# pigeon show listings?



## jrs10375 (Dec 25, 2006)

Hello new member here. I apologize if this has been asked before,but where can I find listings of upcoming shows in my area(ohio)?
I am just getting back into pigeons after being out of the hobby for far too many years. As a boy in 4-H I raised helmets,bald head rollers,and muffed ice pigeons. My show experience only involved my local county and state fair however,so not real experienced with "real" pigeon shows.
As far as the birds I have, I am back with my first love the helmets and also raising saxon monks.
Thank you in advance,
Jeff


----------



## Lin Hansen (Jan 9, 2004)

Welcome Jeff and Merry Christmas!

I'm not too knowledgeable about the various shows that are held. I'm sure members who are, will be along to advise you.
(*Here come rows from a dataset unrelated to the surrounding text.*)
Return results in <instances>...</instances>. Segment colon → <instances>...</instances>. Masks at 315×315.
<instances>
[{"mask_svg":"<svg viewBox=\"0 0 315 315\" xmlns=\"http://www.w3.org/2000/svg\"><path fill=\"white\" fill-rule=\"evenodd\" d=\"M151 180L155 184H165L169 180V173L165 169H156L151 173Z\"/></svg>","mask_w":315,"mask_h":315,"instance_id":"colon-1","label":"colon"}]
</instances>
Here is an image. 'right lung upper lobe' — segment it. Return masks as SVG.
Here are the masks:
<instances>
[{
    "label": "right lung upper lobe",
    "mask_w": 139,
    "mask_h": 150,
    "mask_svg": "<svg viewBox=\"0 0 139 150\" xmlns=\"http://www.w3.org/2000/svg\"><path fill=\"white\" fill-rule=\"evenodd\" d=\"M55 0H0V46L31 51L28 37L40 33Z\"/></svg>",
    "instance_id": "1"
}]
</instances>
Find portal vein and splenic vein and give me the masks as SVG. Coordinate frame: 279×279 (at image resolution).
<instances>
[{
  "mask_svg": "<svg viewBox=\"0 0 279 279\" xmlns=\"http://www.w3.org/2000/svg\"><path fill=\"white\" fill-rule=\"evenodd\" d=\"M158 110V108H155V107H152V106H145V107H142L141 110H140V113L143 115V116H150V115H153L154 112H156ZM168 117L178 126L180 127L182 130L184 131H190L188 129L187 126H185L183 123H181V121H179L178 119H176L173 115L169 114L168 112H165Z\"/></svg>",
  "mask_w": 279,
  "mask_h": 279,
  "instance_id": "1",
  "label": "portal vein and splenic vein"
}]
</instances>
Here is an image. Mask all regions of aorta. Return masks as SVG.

In the meantime, I found a link to a "pigeon show locater" by way of Google....maybe this will help for now.
http://www.pigeoncote.com/shows/shows.html

Linda


----------



## Lovebirds (Sep 6, 2002)

Check out this link. 


http://www.npausa.com/calendar.htm


----------



## george simon (Feb 28, 2006)

HI JEFF, Welcome to pigeon talk there is a show JAN. 6 2007. The FREMONT PIGEON CLUB ANNUAL WINTER SHOW,Sandusky county fairgrounds,in FREMONT OHIO, contact Jim Feasel phone#419-639-2935.........On JAN. 11-14 THE 2007 READING PIGEON ASSOCIATION CLASSIC will be held in LANDCASTER PENN.,SHOW SECT BARRY WAGNER 717-653-6146 or [email protected] This is one of the better shows and if can make it you will see why. .GEORGE


----------



## jrs10375 (Dec 25, 2006)

thank you for the links and contacts! Alot of my background has been in raising and showing chickens,going by some of the links I have followed it seems there are not near as many pigeon shows out there compared to poultry shows. Is it quality over quantity or are the shows just not promoted as much?
Jeff


----------